We talked. Transformation, conquest, and ISIS; we talked startup tactics, cooperative models, investors and angels, VCs and VPs, heroes and ones that wish to be. We talked about seed-funding, incubation and acceleration, about political theory, economic theory, Marxism, sexism, and alcoholism. We approached approaches: bottom-up, top-down, trickle-down, bureaucracy and hierocracy; middle-class, middle-men, movers and shakers, leaders, prisoners, and visionaries.
We talked about toxicology in nanotechnology, the econometrics of civil engineering, about Donald Trump, about pollution, and parties: political and social, parenting practices and pornography. We debated capitalism and consumerism, colonialism and casteism, communism and corruption. We contemplated censorship and the media, Hollywood and Bollywood. We discussed democracy and diplomacy, the UN, EU, and India’s role in BRICS.
We shared. A welcoming home of all religions: Sikhs, Hindus, Muslims, Jews, Catholics, atheists and more, people that have never left their village, and others that stay at the Taj. We were clad in tank-tops and sarees, Nike and no-names, Ray-Bans and knockoffs. Together, we slept on the dirt floor of a school and shared everything, from memories to toothpaste. We gave blankets and received warmth in return, disclosed secrets and trust.
We looked different: white, black, brown and in-between, we spoke different tongues, but it mostly went unseen. We understood the same language of passion, we deconstructed stereotypes and appreciated diversity, got frustrated by minute mannerisms and learned to respect them.
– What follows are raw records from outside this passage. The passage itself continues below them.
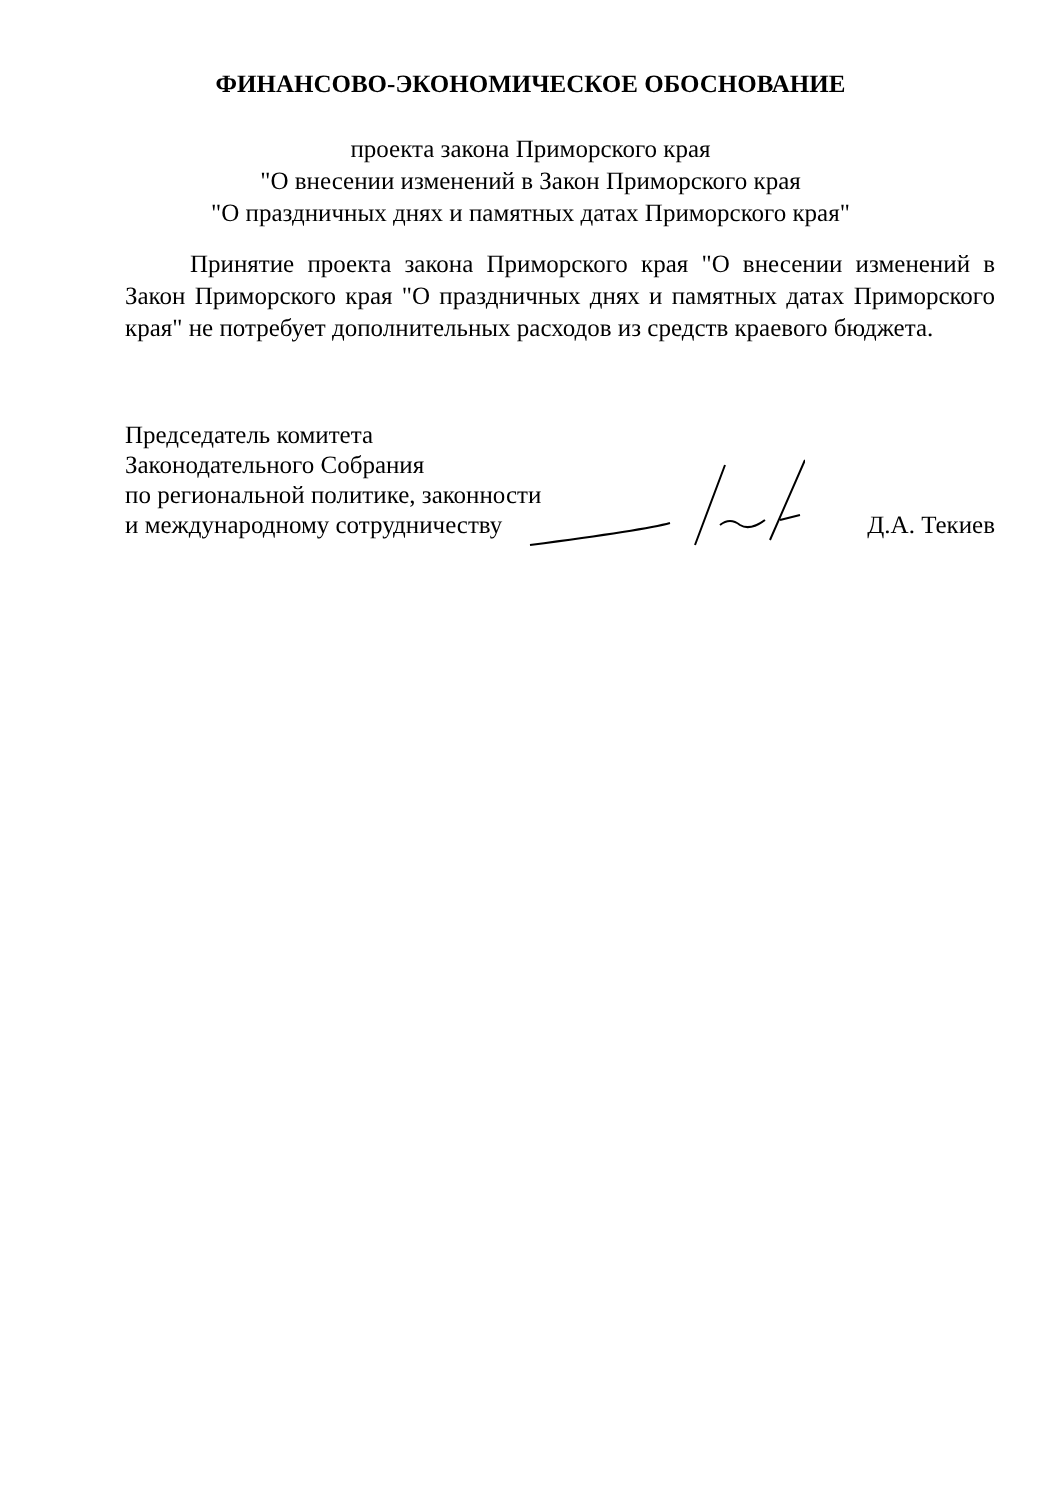ФИНАНСОВО-ЭКОНОМИЧЕСКОЕ ОБОСНОВАНИЕ
проекта закона Приморского края
"О внесении изменений в Закон Приморского края
"О праздничных днях и памятных датах Приморского края"
Принятие проекта закона Приморского края "О внесении изменений в Закон Приморского края "О праздничных днях и памятных датах Приморского края" не потребует дополнительных расходов из средств краевого бюджета.
Председатель комитета
Законодательного Собрания
по региональной политике, законности
и международному сотрудничеству
Д.А. Текиев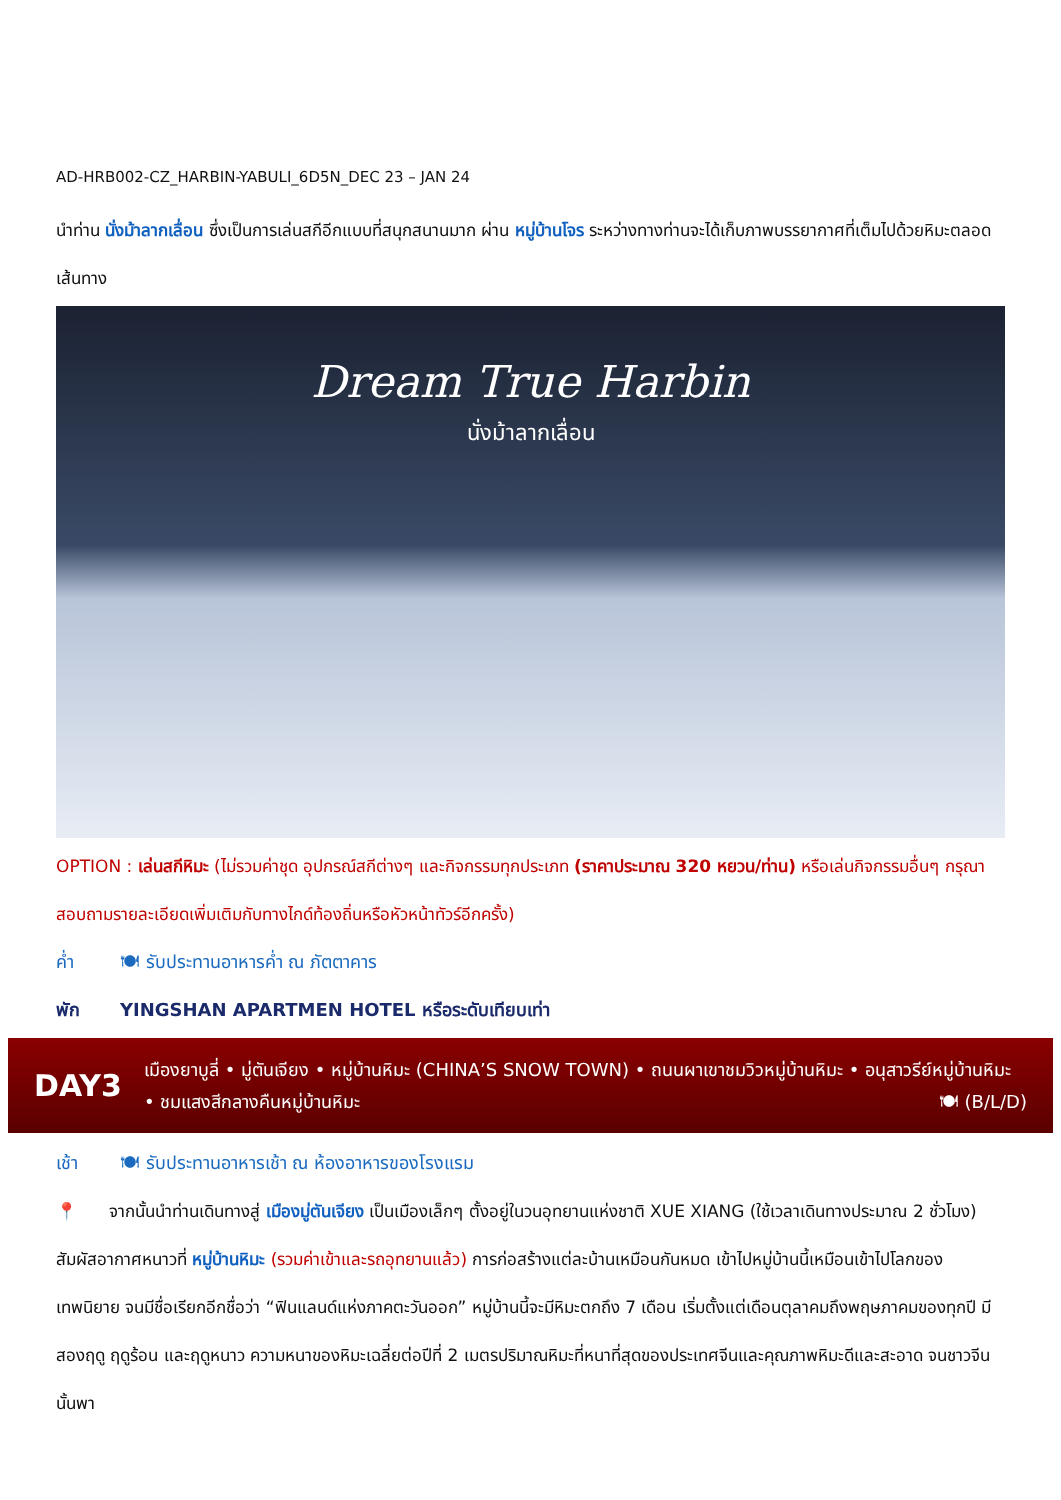AD-HRB002-CZ_HARBIN-YABULI_6D5N_DEC 23 – JAN 24
นำท่าน นั่งม้าลากเลื่อน ซึ่งเป็นการเล่นสกีอีกแบบที่สนุกสนานมาก ผ่าน หมู่บ้านโจร ระหว่างทางท่านจะได้เก็บภาพบรรยากาศที่เต็มไปด้วยหิมะตลอดเส้นทาง
Dream True Harbin
นั่งม้าลากเลื่อน
OPTION : เล่นสกีหิมะ (ไม่รวมค่าชุด อุปกรณ์สกีต่างๆ และกิจกรรมทุกประเภท (ราคาประมาณ 320 หยวน/ท่าน) หรือเล่นกิจกรรมอื่นๆ กรุณาสอบถามรายละเอียดเพิ่มเติมกับทางไกด์ท้องถิ่นหรือหัวหน้าทัวร์อีกครั้ง)
ค่ำ 🍽 รับประทานอาหารค่ำ ณ ภัตตาคาร
พัก YINGSHAN APARTMEN HOTEL หรือระดับเทียบเท่า
DAY3
เมืองยาบูลี่ • มู่ตันเจียง • หมู่บ้านหิมะ (CHINA’S SNOW TOWN) • ถนนผาเขาชมวิวหมู่บ้านหิมะ • อนุสาวรีย์หมู่บ้านหิมะ • ชมแสงสีกลางคืนหมู่บ้านหิมะ 🍽 (B/L/D)
เช้า 🍽 รับประทานอาหารเช้า ณ ห้องอาหารของโรงแรม
📍 จากนั้นนำท่านเดินทางสู่ เมืองมู่ตันเจียง เป็นเมืองเล็กๆ ตั้งอยู่ในวนอุทยานแห่งชาติ XUE XIANG (ใช้เวลาเดินทางประมาณ 2 ชั่วโมง) สัมผัสอากาศหนาวที่ หมู่บ้านหิมะ (รวมค่าเข้าและรถอุทยานแล้ว) การก่อสร้างแต่ละบ้านเหมือนกันหมด เข้าไปหมู่บ้านนี้เหมือนเข้าไปโลกของเทพนิยาย จนมีชื่อเรียกอีกชื่อว่า “ฟินแลนด์แห่งภาคตะวันออก” หมู่บ้านนี้จะมีหิมะตกถึง 7 เดือน เริ่มตั้งแต่เดือนตุลาคมถึงพฤษภาคมของทุกปี มีสองฤดู ฤดูร้อน และฤดูหนาว ความหนาของหิมะเฉลี่ยต่อปีที่ 2 เมตรปริมาณหิมะที่หนาที่สุดของประเทศจีนและคุณภาพหิมะดีและสะอาด จนชาวจีนนั้นพา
We created business models that failed before they were even pitched, as well as others that showed promise. We made revenue streams, Excel spreadsheets, Google Docs, and Facebook friends. We WhatsApped, tweeted and Instagramed the whole way, though nothing can tell the full story. We filled our notebooks with poetry, art, prose, even mission statements, slogans, and logos. People, too. Future prime ministers, entrepreneurs, Yatripreneurs and business connoisseurs, good parents, children, and grandchildren, people with future PhDs, law degrees, and Biz Gyan Trees; presidents, CEOs, and IITians; future engineers-turned-philosophers, role models, authors, champions, and MPs.
We came together from 28 States, 6 Union Territories, and 23 countries from around the world. We voluntarily came to one place – a claustrophobic space, where we redefined quality education and teaching. We considered the prospects of technology, inter-connectivity, and efficiency in an era of globalisation. We strived for equality and observed simplicity. We empathised with traditions of the North and adored the intellect of the South.
We remembered historians and scholars, politicians and pioneers. We walked in the footsteps of Buddha and Mahavira, called to mind the teachings of Mao, Freud, and Lincoln. We experimented with the truth, and, in doing so, discovered a Gandhian India while creating our own.
We nudged each other in the back: in the aisle of the train, in the queue for food, and in recognition that we can always move forward – as individuals, as a yatra, a country, and humanity.
We saw change. A change of tangible nature, seldom found: in the landscape, in the climate, in our appearances and our thoughts. Our truths became misconceptions, our values became obsolete; some struggled without meat, others with the heat, or simply crossing the street. Our needs transformed from luxury to survival, friendship, and intellectual quarrel. We felt India pluck at our heartstrings like never before as we moulded our own stories in outdated bogies of the Indian Railways.